Let me ask, ‘How can we grow as well as meet the challenges that confront us in today’s secular progressive society if we don’t adopt an ever-deepening relationship with God through prayer?’

Ephesians 3:14-21 gives us a glimpse of Paul the Apostle’s prayer-life. He begins: I kneel before the Father, from whom every family in heaven and on earth takes its name (3:14f).

Genesis 1 tells us that God created all men and women in his image. It is, therefore, true to say that all of us have our fatherhood or parentage in God.

However, as the Bible unfolds, we see there is a special relationship between God and those who turn to him and enjoy a personal relationship with him. Paul tells us what Jesus tells us – we can call God, ‘our Father’.  It is this great truth that stands at the head of Paul’s prayer.

With this thought in mind let me touch on the first theme in his prayer: ‘I pray that, according to the riches of his glory, he may grant you to be strengthened with power through his Spirit in your inner being,…’, he writes (3:16).

Notice he doesn’t simply pray, ‘God bless…’ Rather, drawing on his deeper understanding of God – the riches of his glory – he prays for God’s powerful work within us.

Change from within. Paul knows that life is not all downhill as we age. Rather, he says that if God is at work in our lives, changes for the better to our inner being can occur.

It’s here we begin to see the counter-cultural way God works as opposed to the way that the world expects him to work. The world expects God to work with great display of obvious power. And we can be tempted to think like this too.

But God in his goodness has a different plan. For the present, he chooses to work in secret— changing us from the inside out, not the outside in. It’s easy to miss this for we tend to think of God’s power in terms of what can be seen.

We might think God’s power in our lives will bring self-confidence, self-assertion, success. And when it comes to churches, we think that God’s power will be seen in high-powered church.

But what Paul is praying for is the work of the Holy Spirit, strengthening us at the very heart of our lives. Because of his understanding of the character of God, Paul wants God’s Spirit to strengthen our appetite for God. He wants the Spirit to strengthen our resolve to trust and follow Jesus so that we say ‘No’ to temptation and ‘Yes’ to him. He wants the Spirit to so focus our life on Jesus that we will drop sinful habits and adopt a new framework for living.

He longs to see the whole of our inner life affected by the Spirit—the desires of our hearts, our thoughts, and the choices we make. Paul is saying, ‘I pray that God will change you through the Spirit’s work within you.’

This can be painful for as the Holy Spirit begins to probe and question, to challenge, discipline and develop us, it hurts. The adage, ‘no pain no gain’ rings true when the Spirit begins his work.

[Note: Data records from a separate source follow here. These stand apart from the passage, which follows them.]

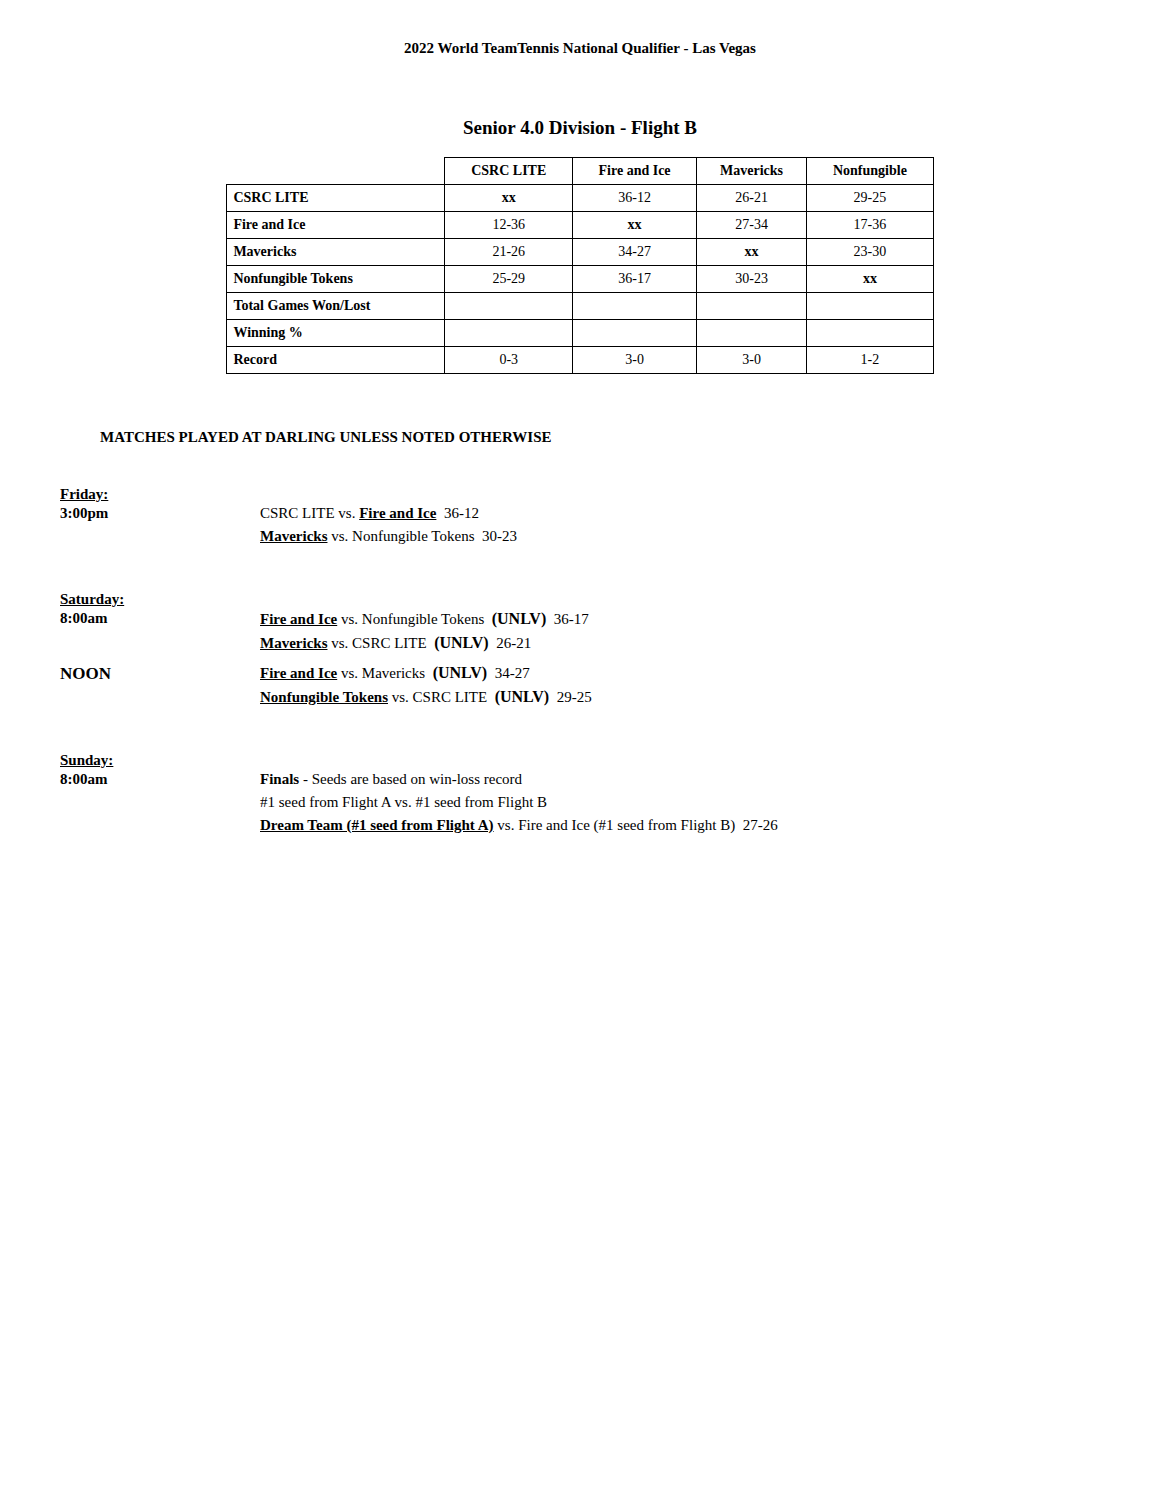2022 World TeamTennis National Qualifier - Las Vegas
Senior 4.0 Division - Flight B
| | CSRC LITE | Fire and Ice | Mavericks | Nonfungible |
| --- | --- | --- | --- | --- |
| CSRC LITE | xx | 36-12 | 26-21 | 29-25 |
| Fire and Ice | 12-36 | xx | 27-34 | 17-36 |
| Mavericks | 21-26 | 34-27 | xx | 23-30 |
| Nonfungible Tokens | 25-29 | 36-17 | 30-23 | xx |
| Total Games Won/Lost | | | | |
| Winning % | | | | |
| Record | 0-3 | 3-0 | 3-0 | 1-2 |
MATCHES PLAYED AT DARLING UNLESS NOTED OTHERWISE
Friday:
3:00pm
CSRC LITE vs. Fire and Ice 36-12
Mavericks vs. Nonfungible Tokens 30-23
Saturday:
8:00am
Fire and Ice vs. Nonfungible Tokens (UNLV) 36-17
Mavericks vs. CSRC LITE (UNLV) 26-21
NOON
Fire and Ice vs. Mavericks (UNLV) 34-27
Nonfungible Tokens vs. CSRC LITE (UNLV) 29-25
Sunday:
8:00am
Finals - Seeds are based on win-loss record
#1 seed from Flight A vs. #1 seed from Flight B
Dream Team (#1 seed from Flight A) vs. Fire and Ice (#1 seed from Flight B) 27-26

Growth. When he takes the Word of God and reaches to the very depth of our lives, the Word becomes like a scalpel in his hands. Paul knows that God wants us to put on the qualities and integrity that Jesus himself displayed. So he writes in 2 Corinthians 3:16-17 that God is committed to changing us into the likeness of the Lord Jesus Christ— from one degree of glory to another.

Is your prayer life stunted because you don’t make the time to grow in your understanding of God?

In Knowing God, JI Packer writes, ‘Christian minds have been conformed to the modern spirit: the spirit, that is, that spawns great thoughts of humankind and leaves room for only small thoughts of God.’